We also went through the greenhouses. My favorite is the cold greenhouse, built in 1856. It is iron, glass and stone, with all kinds of ferns and a wonderful little pond. We also went through the desert, subtropical and tropical greenhouses, which held a few nice flowers. Ultimately we went and sat in a circle that used to house a positively gigantic, old wisteria 15 years ago. The plant is still there, but the bulk of it was cut back. I’m assuming a bunch of it died in the intervening years.

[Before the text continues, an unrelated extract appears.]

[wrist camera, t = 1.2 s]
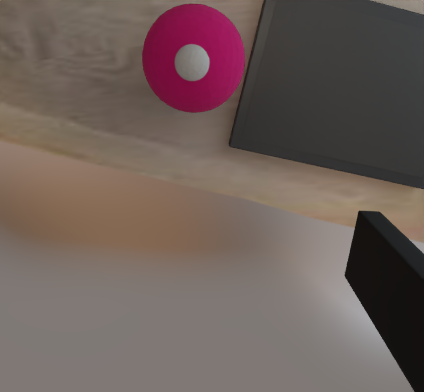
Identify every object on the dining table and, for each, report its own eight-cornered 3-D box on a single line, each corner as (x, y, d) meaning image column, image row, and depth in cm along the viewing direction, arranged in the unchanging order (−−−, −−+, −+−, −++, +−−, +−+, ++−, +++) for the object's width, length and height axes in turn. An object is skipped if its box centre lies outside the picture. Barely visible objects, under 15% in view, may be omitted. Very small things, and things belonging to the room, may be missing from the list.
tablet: (228, 144, 40) (229, 147, 39) (269, -24, 35) (272, -26, 33) (419, 185, 42) (425, 189, 41) (487, 34, 37) (497, 34, 36)
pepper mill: (158, 15, 36) (107, -19, 17) (235, 12, 36) (267, -24, 17) (164, 94, 38) (125, 139, 20) (235, 91, 38) (264, 134, 20)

We went back to the hotel after the garden to get david’s memory card so he could stop feeling silly taking pictures with his phone while he had a nice camera around his neck (aren’t camera necklaces in these days? no? what do I know about fashion…), then set out across Madrid to the Temple of Debod. It may sound confusing that there is an Egyptian temple from 200bc sitting in Madrid just North of the palace, however, there is, and it is a really cool monument. In the mid 1960’s, when the Asuan dam was being built, Spain was one of the countries that helped Egypt move the old nubian temples that were going to be completely flooded out, most specifically the Abu Simbel temple. The Debod temple was already in the flood area, and remained underwater 9 months out of the year. With the expansion it would have been underwater all the time.
To thank the various governments who helped, Egypt donated 5 temples to the participating companies, with Spain getting the Debod temple. In 1968, when they received it, Madrid constructed a park around the temple reminiscent of an upper-class ancient egyptian house garden, complete with a screen of large trees, palm trees, and a little lake around the temple. They also built it in an East-West orientation, as close to the original orientation as possible. The temple is free to go in. It has 5 interior rooms plus a side room, a little granite idol holder, and a bunch of cool carvings. It also has an upstairs section, but that was closed off during our visit.
Once we had gotten our fill of ancient Egypt, we made our way to Plaza de España, where there is a bronze statue of Don Quijote and Sancho Panza. We headed back to our hotel down Gran Via and across a few streets we hadn’t explored yet, encountering some very nice 19th century architecture on the way. In that area, we encountered our first moros of the trip, but rather than pickpocket us, they instead chose to scare David. I guess he just smiles too much. For dinner we went to cafe/bar Plateria Museo, where we had patatas bravas, alioli, and empanada gallega de lomo.